[Records from a dataset]
........

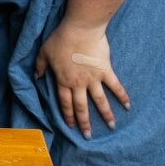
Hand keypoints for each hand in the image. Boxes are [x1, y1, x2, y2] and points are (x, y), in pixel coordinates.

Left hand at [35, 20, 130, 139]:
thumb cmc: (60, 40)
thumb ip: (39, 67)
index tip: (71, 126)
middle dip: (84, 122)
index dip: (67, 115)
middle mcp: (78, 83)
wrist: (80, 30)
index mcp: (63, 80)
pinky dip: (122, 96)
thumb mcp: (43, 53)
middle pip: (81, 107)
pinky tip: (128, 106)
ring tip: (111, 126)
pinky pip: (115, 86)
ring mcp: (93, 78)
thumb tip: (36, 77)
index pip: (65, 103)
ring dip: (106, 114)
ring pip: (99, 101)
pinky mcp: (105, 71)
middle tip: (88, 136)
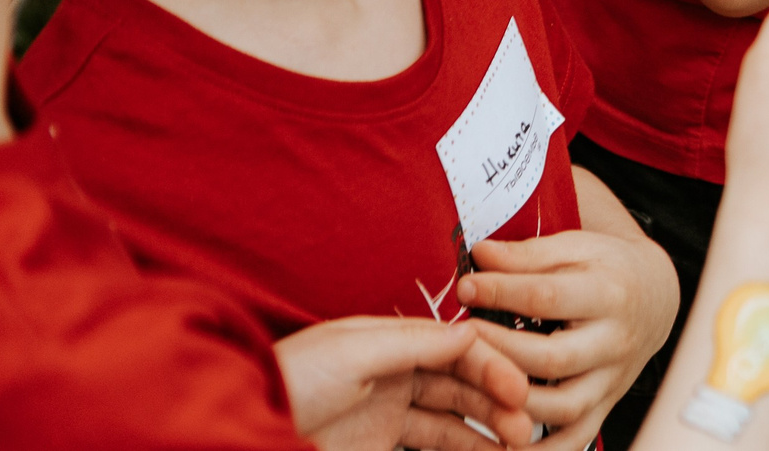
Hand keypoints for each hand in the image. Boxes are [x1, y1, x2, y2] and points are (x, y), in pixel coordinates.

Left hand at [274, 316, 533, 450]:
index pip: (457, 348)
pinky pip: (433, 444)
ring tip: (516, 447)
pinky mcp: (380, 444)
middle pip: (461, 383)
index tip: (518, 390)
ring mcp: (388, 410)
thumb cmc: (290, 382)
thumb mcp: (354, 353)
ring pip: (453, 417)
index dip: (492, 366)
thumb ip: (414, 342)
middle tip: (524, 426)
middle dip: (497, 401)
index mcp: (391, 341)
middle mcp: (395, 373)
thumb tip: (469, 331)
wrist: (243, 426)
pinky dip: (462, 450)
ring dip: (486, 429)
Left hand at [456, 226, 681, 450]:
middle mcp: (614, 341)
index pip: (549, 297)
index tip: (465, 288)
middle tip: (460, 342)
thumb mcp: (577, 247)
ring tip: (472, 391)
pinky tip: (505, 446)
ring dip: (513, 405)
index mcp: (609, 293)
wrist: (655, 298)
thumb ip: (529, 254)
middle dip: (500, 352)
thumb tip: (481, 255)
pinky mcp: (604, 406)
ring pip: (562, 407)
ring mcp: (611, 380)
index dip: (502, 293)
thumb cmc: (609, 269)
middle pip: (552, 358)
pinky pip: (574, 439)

........

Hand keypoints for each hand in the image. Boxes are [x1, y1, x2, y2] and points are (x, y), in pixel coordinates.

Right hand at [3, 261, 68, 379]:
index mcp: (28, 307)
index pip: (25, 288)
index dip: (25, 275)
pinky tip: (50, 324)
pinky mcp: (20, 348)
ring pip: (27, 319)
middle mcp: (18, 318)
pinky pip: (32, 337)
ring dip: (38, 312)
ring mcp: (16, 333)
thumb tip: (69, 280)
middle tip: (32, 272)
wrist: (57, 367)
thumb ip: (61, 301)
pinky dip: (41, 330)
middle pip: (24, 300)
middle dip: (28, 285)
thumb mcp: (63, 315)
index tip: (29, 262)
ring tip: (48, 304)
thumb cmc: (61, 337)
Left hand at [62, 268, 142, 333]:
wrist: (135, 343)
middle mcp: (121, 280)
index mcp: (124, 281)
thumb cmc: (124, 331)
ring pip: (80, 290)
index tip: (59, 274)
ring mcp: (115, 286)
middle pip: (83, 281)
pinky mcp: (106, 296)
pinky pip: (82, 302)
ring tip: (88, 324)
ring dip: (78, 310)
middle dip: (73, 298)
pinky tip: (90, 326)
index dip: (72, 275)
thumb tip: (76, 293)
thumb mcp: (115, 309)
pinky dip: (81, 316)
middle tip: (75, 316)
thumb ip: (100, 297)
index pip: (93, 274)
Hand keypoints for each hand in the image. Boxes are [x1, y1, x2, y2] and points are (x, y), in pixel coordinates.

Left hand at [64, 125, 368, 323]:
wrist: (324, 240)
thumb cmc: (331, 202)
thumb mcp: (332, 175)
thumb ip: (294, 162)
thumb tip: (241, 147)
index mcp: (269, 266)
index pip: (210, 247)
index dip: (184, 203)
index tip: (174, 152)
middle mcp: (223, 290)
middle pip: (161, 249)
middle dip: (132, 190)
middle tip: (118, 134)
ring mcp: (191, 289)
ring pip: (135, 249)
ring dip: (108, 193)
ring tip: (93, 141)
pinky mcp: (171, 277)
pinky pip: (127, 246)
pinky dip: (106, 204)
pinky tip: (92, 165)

........

**Try it**
Look through the data above and return exactly the lines from the one that contains "index dip: (25, 275)" to the one that contains "middle mcp: (223, 290)", inclusive, with nothing else.

**Reply**
index dip: (25, 275)
pinky tip: (50, 324)
pinky mcp: (20, 348)
ring pip: (27, 319)
middle mcp: (18, 318)
pinky pip: (32, 337)
ring dip: (38, 312)
ring mcp: (16, 333)
thumb tip: (69, 280)
middle tip: (32, 272)
wrist: (57, 367)
thumb ip: (61, 301)
pinky dip: (41, 330)
middle pip: (24, 300)
middle dip: (28, 285)
thumb mcp: (63, 315)
index tip: (29, 262)
ring tip: (48, 304)
thumb cmc: (61, 337)
Left hand at [62, 268, 142, 333]:
wrist: (135, 343)
middle mcp: (121, 280)
index mcp: (124, 281)
thumb cmc: (124, 331)
ring pip: (80, 290)
index tip: (59, 274)
ring mcp: (115, 286)
middle pip: (83, 281)
pinky mcp: (106, 296)
pinky pip: (82, 302)
ring tip: (88, 324)
ring dip: (78, 310)
middle dip: (73, 298)
pinky tip: (90, 326)
index dip: (72, 275)
thumb tip: (76, 293)
thumb mcp: (115, 309)
pinky dip: (81, 316)
middle tip: (75, 316)
thumb ip: (100, 297)
index pip: (93, 274)
Hand keypoints for each hand in the image. Boxes are [x1, y1, x2, y2] and points are (x, y), in pixel coordinates.

Left hand at [64, 125, 368, 323]:
wrist: (324, 240)
thumb cmc: (331, 202)
thumb mcp: (332, 175)
thumb ip: (294, 162)
thumb tip: (241, 147)
index mcp: (269, 266)
index pip: (210, 247)
index dip: (184, 203)
index tip: (174, 152)
middle mcp: (223, 290)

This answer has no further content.